Handbook best practices

Documenting a business process is not a simple task. There are best practices to keep in mind. Over the years, we've learned a lot of lessons how to make a handbook page as effective as possible, and we're sharing our best practices with you here.

1. Clear action-oriented title

Make sure your title is clear and self-explanatory. Always start with a strong title. It should be obvious just by reading the title what the handbook is about.

Keep in mind that the title will affect the handbook's URL. You'll likely be sharing links to handbook pages with co-workers on a regular basis and the words used in your title will be visible in the URL. The more user-frienldy and intuitive you can make your titles, the more logical the URLs will be as well.

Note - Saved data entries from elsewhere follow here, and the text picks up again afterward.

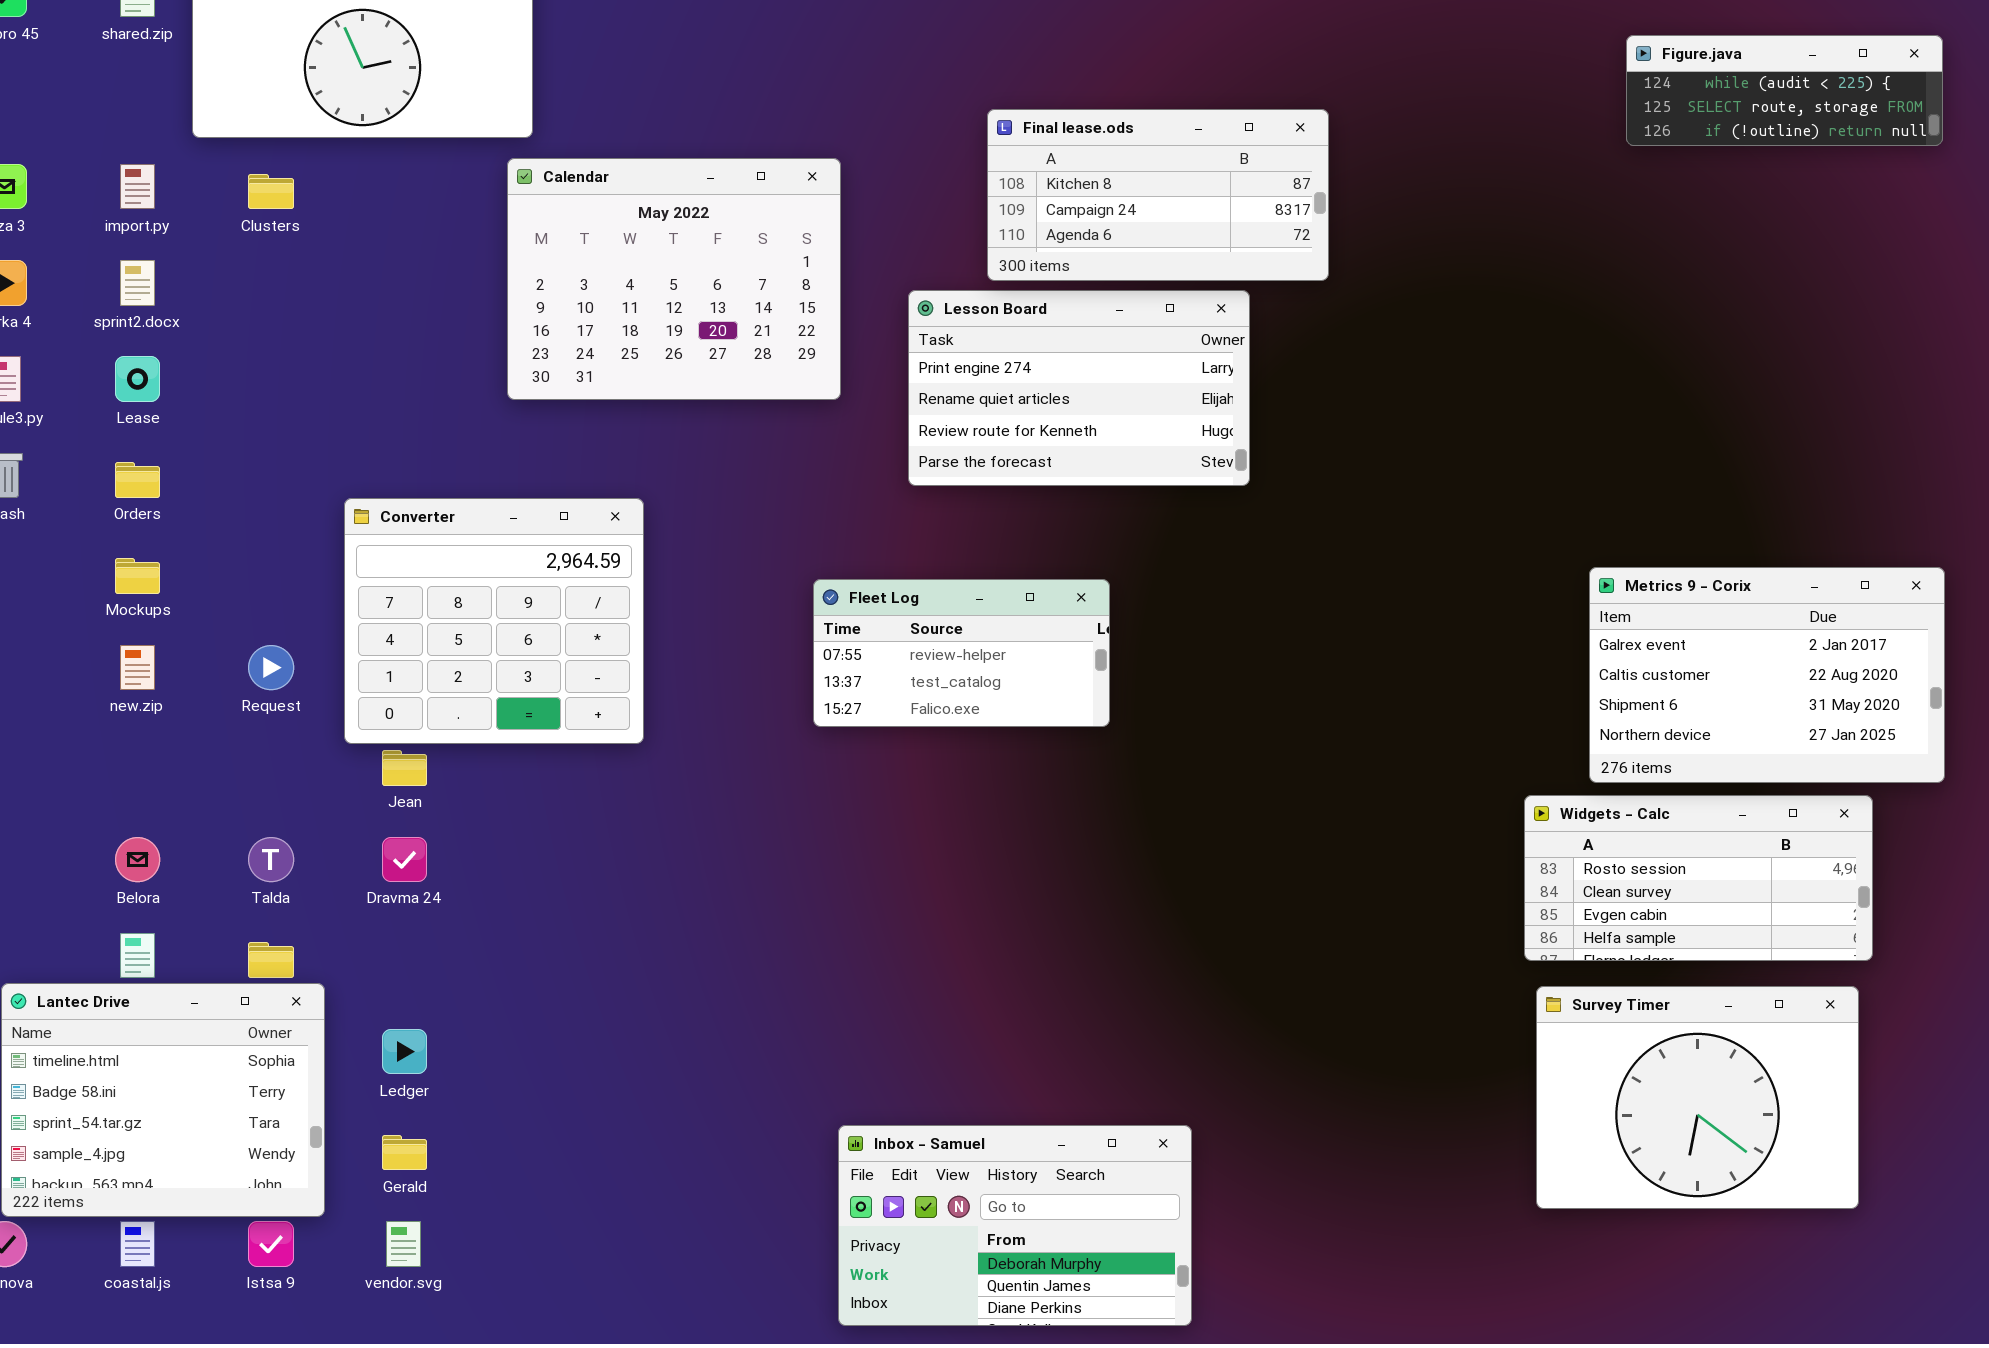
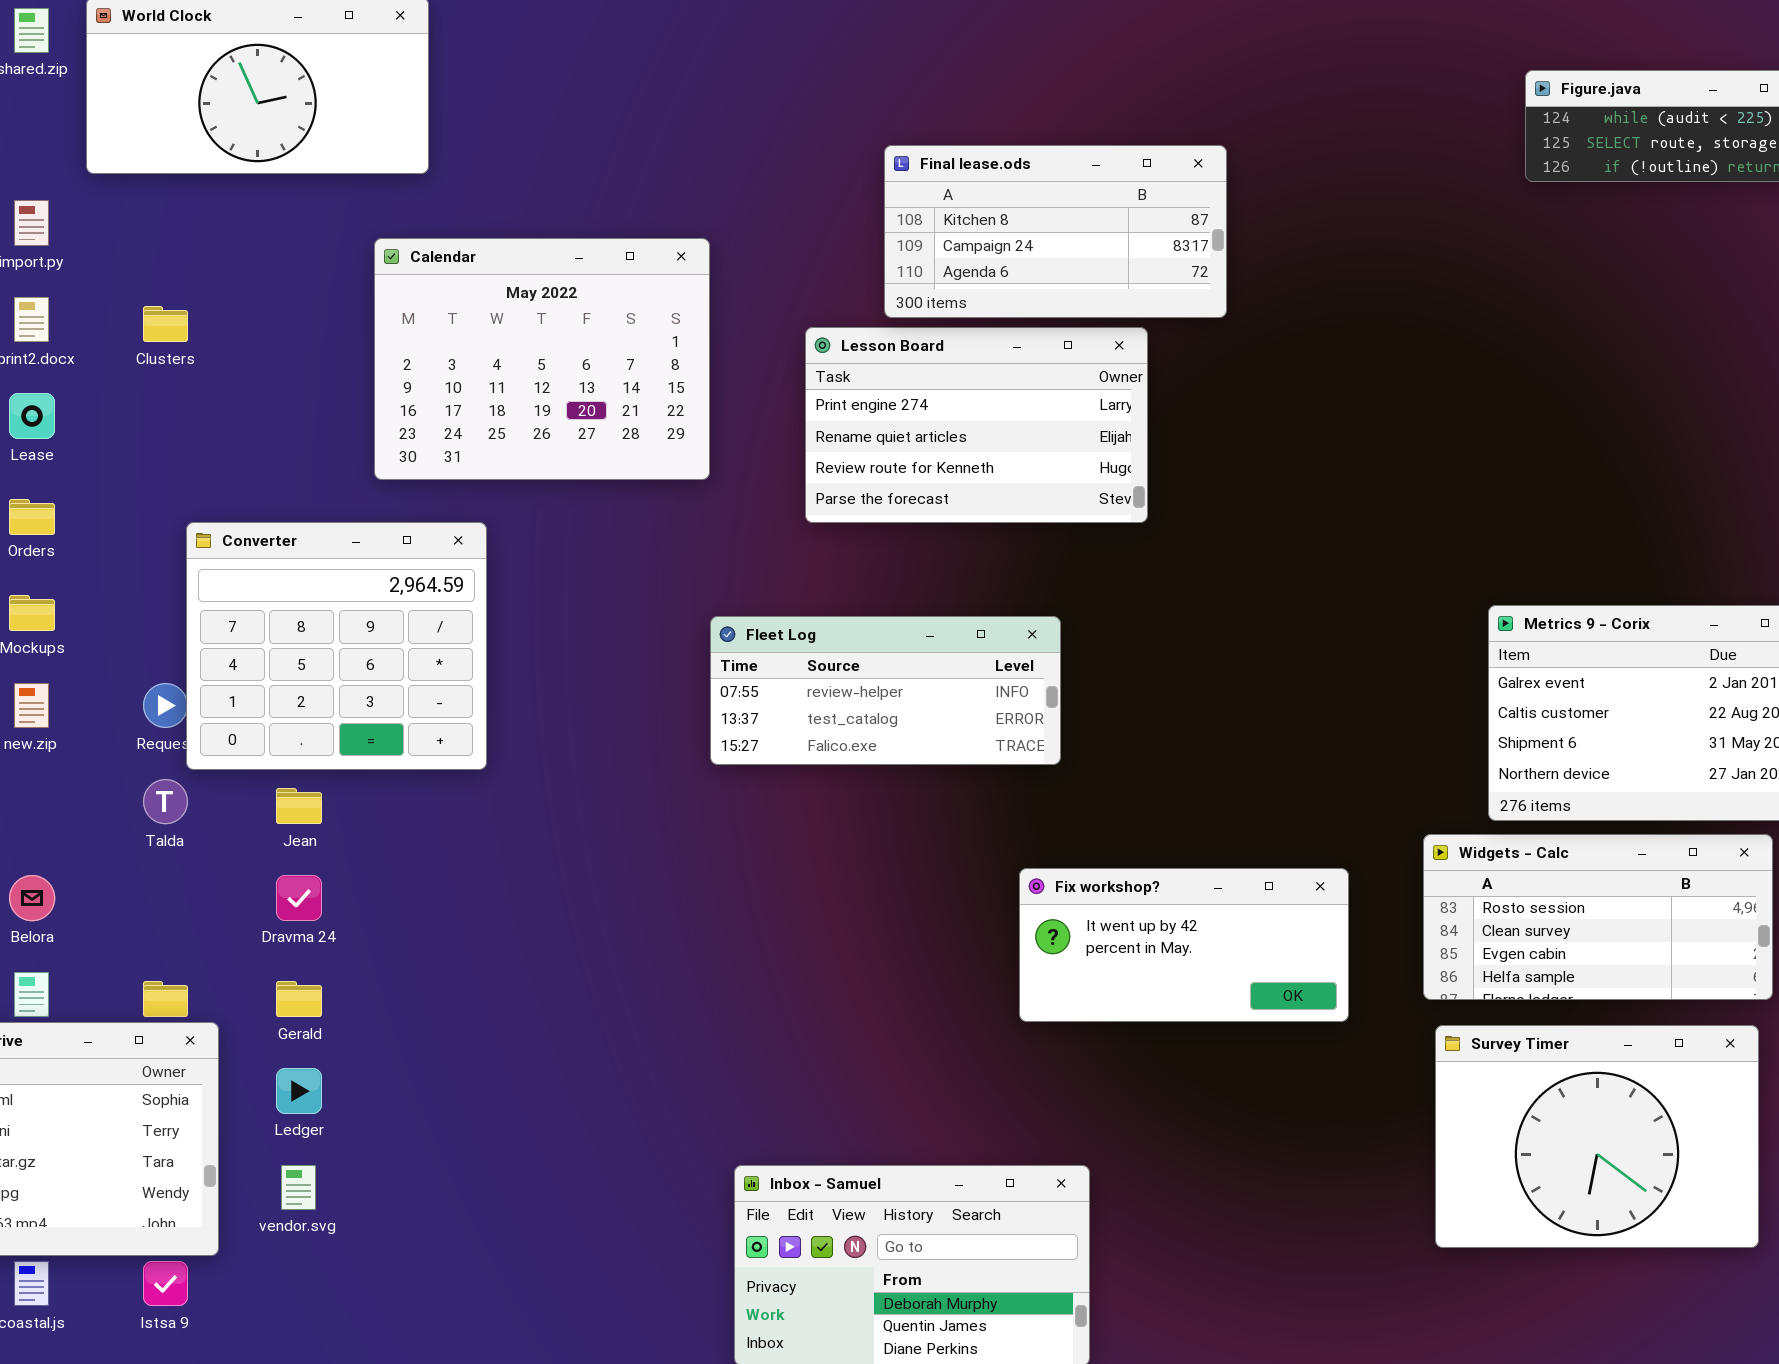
Calendar: [507,158,841,400] -> [374,238,710,480], moved
Clusters: [248,174,294,209] -> [143,306,188,342], moved
Converter: [344,498,644,744] -> [186,522,487,770], moved
Fleet Log: [813,579,1110,727] -> [710,616,1061,765], resized
Fix workshop?: none -> [1019,868,1349,1022], opened
Talda: [248,837,294,882] -> [143,779,188,824], moved
Gerald: [382,1135,427,1170] -> [276,981,322,1017], moved
vendor.svg: [386,1221,421,1267] -> [281,1165,316,1210], moved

Here are some examples of good titles:

  • Support request triaging process
  • Discovery call checklist
  • Page-level SEO optimization instructions
2. Make it fool-proof

Ask yourself, "Would my mother be able to understand and follow these steps?"

If the answer is No, then simplify and explain in more detail. Use visuals and plain simple language to explain.

Get a second opinion. Ask a co-worker to read it and offer suggestions. We recommend that you ask a co-worker or friend who is NOT an expert in the topic to do the review - that way anything overly complicated or confusing will jump out immediately.

3. Avoid duplication

If you have a series of steps that you want to re-use in multiple handbooks, then create a separate handbook for this sub-process and link to it from both handbooks. This way, the information will be created once and you'll avoid duplication. Think "re-usable sub-processes".

Duplication of steps will inevitably lead to confusion and mistakes as updates can be inconsistently applied to all places over time. By having the steps written out only once, then you only need to update it from one place.

4. Use steps

Think of each handbook as a recipe with clearly defined sequential steps. Use ordered bullets whenever you can. People like to follow steps and they are also good to help people remember to get all the items done. The bullets are nice as well, because you can indent them to make sub-lists and sub-sub-lists and so forth.

5. Use the accordion for templates

The accordion feature is very helpful for collapsing information that doesn't always need to be seen at a glance such as email templates. By putting them into an accordion tab, the handbook page is easier to digest and the template will not cloud the general view of the handbook's steps or procedure. It's especially useful for condensing a page with lots of information. 

6. Use UPPERCASE for text to be replaced

When you have an email template you'd like to be sent, use UPPERCASE on the items that should be replaced in the email.

Here's an example:

...

We also recommend that you put templates like these in accordions to keep your handbooks clean and easy to digest, see tip above.

7. Keep each handbook focused on ONE purpose

Each handbook should have one clear purpose.

If you try to put too much into one handbook, it will make the handbook less useful. On the other hand, if you break up your handbooks into too many tiny components it might be a nightmare to use as well. Finding the sweet spot is important. This will take time.

You won't nail all your handbooks perfectly the first time, but inaction will hurt you more. Get started and create handbooks with an iterative mindset. Our system is very flexible so you can create a handbook and then split it off into two handbooks down the road if you need, you can extract a section of a handbook and put it in it's own handbook later and then link to it from the other handbook. You can slice and dice the information as you go.

Successful businesses operate in a continuous improvement mode, so your handbooks need to behave the same way. They need to keep up with your best way of doing things at this moment in time.

The sweet spots will come and you'll feel it on each handbook when you get there.

Think of each handbook as the documentation for a repeatable deliverable or task that you can point anyone to when you need this deliverable or task completed.

Like Goldilocks, there is a level of detail that's "just right".

8. Organize hierarchy into groups of eight or less handbooks

If a book has more than 8 sub-pages, it's an indicator that you need a sub-level.

Create two or more placeholder handbooks at the top level and then tuck all the handbooks under their respective sub-page. This will create a hierarchy of handbooks and make it easier for your team members to navigate and find what they need quickly.

Reading through a grid of more than 8 handbook page titles feels overwhelming.

Use the re-order button (up/down arrows) to easily re-order pages and set the hierarchy through a drag-and-drop interface.

9. Consistency is key

Try to adopt some general rules across the team about how you create your handbooks. Referring to these best practices can help your team start on that path and should cover the basics. If you decide or agree on some special rules you want your team to follow, then create a handbook page for that so that you can point everyone to it. You can also guide new team members to that page when they come onboard to help them assimilate better.

10. Structure your content

Keep in mind that your handbooks are not pages from a novel, they are meant to convey technical information. Make sure that each idea is handled individually in its own paragraph or section. Use headings, ordered or unordered bullet lists, and tables to structure your content. Include images, links, and other visuals that add value.